━━━ Information supplied

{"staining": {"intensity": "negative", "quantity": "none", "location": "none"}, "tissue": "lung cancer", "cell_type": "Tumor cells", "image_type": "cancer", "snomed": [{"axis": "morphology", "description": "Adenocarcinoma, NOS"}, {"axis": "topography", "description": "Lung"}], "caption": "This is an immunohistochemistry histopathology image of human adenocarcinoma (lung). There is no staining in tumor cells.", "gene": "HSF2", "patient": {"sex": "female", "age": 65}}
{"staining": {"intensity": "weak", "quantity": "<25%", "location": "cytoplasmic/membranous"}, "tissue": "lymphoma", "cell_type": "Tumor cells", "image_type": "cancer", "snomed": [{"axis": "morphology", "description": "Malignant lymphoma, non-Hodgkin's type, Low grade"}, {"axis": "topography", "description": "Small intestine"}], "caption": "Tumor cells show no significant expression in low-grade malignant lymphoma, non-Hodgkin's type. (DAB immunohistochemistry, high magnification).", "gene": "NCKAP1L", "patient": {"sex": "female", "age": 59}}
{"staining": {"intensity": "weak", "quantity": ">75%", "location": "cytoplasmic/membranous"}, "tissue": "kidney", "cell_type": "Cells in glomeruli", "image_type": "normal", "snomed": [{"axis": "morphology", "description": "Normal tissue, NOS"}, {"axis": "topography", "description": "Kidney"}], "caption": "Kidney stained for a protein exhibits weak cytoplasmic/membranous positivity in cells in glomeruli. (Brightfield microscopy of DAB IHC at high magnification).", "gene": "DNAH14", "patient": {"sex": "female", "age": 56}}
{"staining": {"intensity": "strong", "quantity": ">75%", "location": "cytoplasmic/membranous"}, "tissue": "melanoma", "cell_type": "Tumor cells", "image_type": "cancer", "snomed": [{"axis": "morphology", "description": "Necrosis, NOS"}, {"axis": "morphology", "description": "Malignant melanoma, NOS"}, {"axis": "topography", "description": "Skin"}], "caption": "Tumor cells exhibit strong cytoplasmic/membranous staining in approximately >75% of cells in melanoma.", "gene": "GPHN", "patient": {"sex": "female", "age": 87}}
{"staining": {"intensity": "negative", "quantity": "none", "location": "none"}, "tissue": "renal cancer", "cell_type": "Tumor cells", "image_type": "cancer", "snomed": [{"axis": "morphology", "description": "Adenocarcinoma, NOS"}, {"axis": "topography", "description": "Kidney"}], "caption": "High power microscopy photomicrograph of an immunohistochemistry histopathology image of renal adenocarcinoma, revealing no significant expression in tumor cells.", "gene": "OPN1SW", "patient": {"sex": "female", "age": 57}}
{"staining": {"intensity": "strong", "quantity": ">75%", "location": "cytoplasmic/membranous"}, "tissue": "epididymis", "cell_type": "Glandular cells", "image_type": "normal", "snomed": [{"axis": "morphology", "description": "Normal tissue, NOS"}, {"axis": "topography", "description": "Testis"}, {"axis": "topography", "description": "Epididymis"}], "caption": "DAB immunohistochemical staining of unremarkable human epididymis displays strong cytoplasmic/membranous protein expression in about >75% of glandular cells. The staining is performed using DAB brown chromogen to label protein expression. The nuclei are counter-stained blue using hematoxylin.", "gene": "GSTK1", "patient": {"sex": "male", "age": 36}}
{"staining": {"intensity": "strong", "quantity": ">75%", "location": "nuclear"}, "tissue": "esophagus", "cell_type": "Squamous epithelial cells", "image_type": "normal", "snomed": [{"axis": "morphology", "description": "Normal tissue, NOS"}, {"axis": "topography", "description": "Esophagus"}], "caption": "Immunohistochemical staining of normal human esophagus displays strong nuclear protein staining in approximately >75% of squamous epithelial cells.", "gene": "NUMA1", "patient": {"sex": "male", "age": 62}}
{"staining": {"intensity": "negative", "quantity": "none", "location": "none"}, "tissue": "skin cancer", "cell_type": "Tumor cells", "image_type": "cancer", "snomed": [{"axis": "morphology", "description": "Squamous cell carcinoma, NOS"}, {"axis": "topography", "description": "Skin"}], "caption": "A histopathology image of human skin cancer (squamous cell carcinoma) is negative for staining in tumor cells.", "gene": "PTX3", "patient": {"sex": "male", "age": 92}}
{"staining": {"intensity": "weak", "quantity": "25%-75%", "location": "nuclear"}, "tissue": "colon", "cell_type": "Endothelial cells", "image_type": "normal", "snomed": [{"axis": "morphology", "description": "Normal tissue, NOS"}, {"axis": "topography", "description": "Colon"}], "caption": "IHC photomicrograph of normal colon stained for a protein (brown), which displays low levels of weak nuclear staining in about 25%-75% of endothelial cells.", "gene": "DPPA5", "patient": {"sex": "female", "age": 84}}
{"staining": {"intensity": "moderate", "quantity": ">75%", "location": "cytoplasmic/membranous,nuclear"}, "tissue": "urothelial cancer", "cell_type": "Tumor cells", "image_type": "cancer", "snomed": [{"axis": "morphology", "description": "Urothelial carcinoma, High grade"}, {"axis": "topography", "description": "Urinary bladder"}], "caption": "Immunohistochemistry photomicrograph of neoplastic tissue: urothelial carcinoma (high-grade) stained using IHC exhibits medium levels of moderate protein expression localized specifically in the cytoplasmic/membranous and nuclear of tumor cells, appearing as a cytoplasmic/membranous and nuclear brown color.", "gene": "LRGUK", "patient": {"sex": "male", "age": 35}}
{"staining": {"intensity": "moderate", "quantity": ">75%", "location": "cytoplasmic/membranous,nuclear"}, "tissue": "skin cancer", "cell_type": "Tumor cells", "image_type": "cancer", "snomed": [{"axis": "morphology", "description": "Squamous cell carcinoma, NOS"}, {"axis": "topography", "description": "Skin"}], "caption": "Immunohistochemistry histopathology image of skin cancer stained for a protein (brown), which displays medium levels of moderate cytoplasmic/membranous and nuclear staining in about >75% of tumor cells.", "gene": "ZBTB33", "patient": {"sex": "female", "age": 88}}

━━━━━━

• _Required work_: Please give every entry again, precisely as it appears.

• _Written response_:
{"staining": {"intensity": "negative", "quantity": "none", "location": "none"}, "tissue": "lung cancer", "cell_type": "Tumor cells", "image_type": "cancer", "snomed": [{"axis": "morphology", "description": "Adenocarcinoma, NOS"}, {"axis": "topography", "description": "Lung"}], "caption": "This is an immunohistochemistry histopathology image of human adenocarcinoma (lung). There is no staining in tumor cells.", "gene": "HSF2", "patient": {"sex": "female", "age": 65}}
{"staining": {"intensity": "weak", "quantity": "<25%", "location": "cytoplasmic/membranous"}, "tissue": "lymphoma", "cell_type": "Tumor cells", "image_type": "cancer", "snomed": [{"axis": "morphology", "description": "Malignant lymphoma, non-Hodgkin's type, Low grade"}, {"axis": "topography", "description": "Small intestine"}], "caption": "Tumor cells show no significant expression in low-grade malignant lymphoma, non-Hodgkin's type. (DAB immunohistochemistry, high magnification).", "gene": "NCKAP1L", "patient": {"sex": "female", "age": 59}}
{"staining": {"intensity": "weak", "quantity": ">75%", "location": "cytoplasmic/membranous"}, "tissue": "kidney", "cell_type": "Cells in glomeruli", "image_type": "normal", "snomed": [{"axis": "morphology", "description": "Normal tissue, NOS"}, {"axis": "topography", "description": "Kidney"}], "caption": "Kidney stained for a protein exhibits weak cytoplasmic/membranous positivity in cells in glomeruli. (Brightfield microscopy of DAB IHC at high magnification).", "gene": "DNAH14", "patient": {"sex": "female", "age": 56}}
{"staining": {"intensity": "strong", "quantity": ">75%", "location": "cytoplasmic/membranous"}, "tissue": "melanoma", "cell_type": "Tumor cells", "image_type": "cancer", "snomed": [{"axis": "morphology", "description": "Necrosis, NOS"}, {"axis": "morphology", "description": "Malignant melanoma, NOS"}, {"axis": "topography", "description": "Skin"}], "caption": "Tumor cells exhibit strong cytoplasmic/membranous staining in approximately >75% of cells in melanoma.", "gene": "GPHN", "patient": {"sex": "female", "age": 87}}
{"staining": {"intensity": "negative", "quantity": "none", "location": "none"}, "tissue": "renal cancer", "cell_type": "Tumor cells", "image_type": "cancer", "snomed": [{"axis": "morphology", "description": "Adenocarcinoma, NOS"}, {"axis": "topography", "description": "Kidney"}], "caption": "High power microscopy photomicrograph of an immunohistochemistry histopathology image of renal adenocarcinoma, revealing no significant expression in tumor cells.", "gene": "OPN1SW", "patient": {"sex": "female", "age": 57}}
{"staining": {"intensity": "strong", "quantity": ">75%", "location": "cytoplasmic/membranous"}, "tissue": "epididymis", "cell_type": "Glandular cells", "image_type": "normal", "snomed": [{"axis": "morphology", "description": "Normal tissue, NOS"}, {"axis": "topography", "description": "Testis"}, {"axis": "topography", "description": "Epididymis"}], "caption": "DAB immunohistochemical staining of unremarkable human epididymis displays strong cytoplasmic/membranous protein expression in about >75% of glandular cells. The staining is performed using DAB brown chromogen to label protein expression. The nuclei are counter-stained blue using hematoxylin.", "gene": "GSTK1", "patient": {"sex": "male", "age": 36}}
{"staining": {"intensity": "strong", "quantity": ">75%", "location": "nuclear"}, "tissue": "esophagus", "cell_type": "Squamous epithelial cells", "image_type": "normal", "snomed": [{"axis": "morphology", "description": "Normal tissue, NOS"}, {"axis": "topography", "description": "Esophagus"}], "caption": "Immunohistochemical staining of normal human esophagus displays strong nuclear protein staining in approximately >75% of squamous epithelial cells.", "gene": "NUMA1", "patient": {"sex": "male", "age": 62}}
{"staining": {"intensity": "negative", "quantity": "none", "location": "none"}, "tissue": "skin cancer", "cell_type": "Tumor cells", "image_type": "cancer", "snomed": [{"axis": "morphology", "description": "Squamous cell carcinoma, NOS"}, {"axis": "topography", "description": "Skin"}], "caption": "A histopathology image of human skin cancer (squamous cell carcinoma) is negative for staining in tumor cells.", "gene": "PTX3", "patient": {"sex": "male", "age": 92}}
{"staining": {"intensity": "weak", "quantity": "25%-75%", "location": "nuclear"}, "tissue": "colon", "cell_type": "Endothelial cells", "image_type": "normal", "snomed": [{"axis": "morphology", "description": "Normal tissue, NOS"}, {"axis": "topography", "description": "Colon"}], "caption": "IHC photomicrograph of normal colon stained for a protein (brown), which displays low levels of weak nuclear staining in about 25%-75% of endothelial cells.", "gene": "DPPA5", "patient": {"sex": "female", "age": 84}}
{"staining": {"intensity": "moderate", "quantity": ">75%", "location": "cytoplasmic/membranous,nuclear"}, "tissue": "urothelial cancer", "cell_type": "Tumor cells", "image_type": "cancer", "snomed": [{"axis": "morphology", "description": "Urothelial carcinoma, High grade"}, {"axis": "topography", "description": "Urinary bladder"}], "caption": "Immunohistochemistry photomicrograph of neoplastic tissue: urothelial carcinoma (high-grade) stained using IHC exhibits medium levels of moderate protein expression localized specifically in the cytoplasmic/membranous and nuclear of tumor cells, appearing as a cytoplasmic/membranous and nuclear brown color.", "gene": "LRGUK", "patient": {"sex": "male", "age": 35}}
{"staining": {"intensity": "moderate", "quantity": ">75%", "location": "cytoplasmic/membranous,nuclear"}, "tissue": "skin cancer", "cell_type": "Tumor cells", "image_type": "cancer", "snomed": [{"axis": "morphology", "description": "Squamous cell carcinoma, NOS"}, {"axis": "topography", "description": "Skin"}], "caption": "Immunohistochemistry histopathology image of skin cancer stained for a protein (brown), which displays medium levels of moderate cytoplasmic/membranous and nuclear staining in about >75% of tumor cells.", "gene": "ZBTB33", "patient": {"sex": "female", "age": 88}}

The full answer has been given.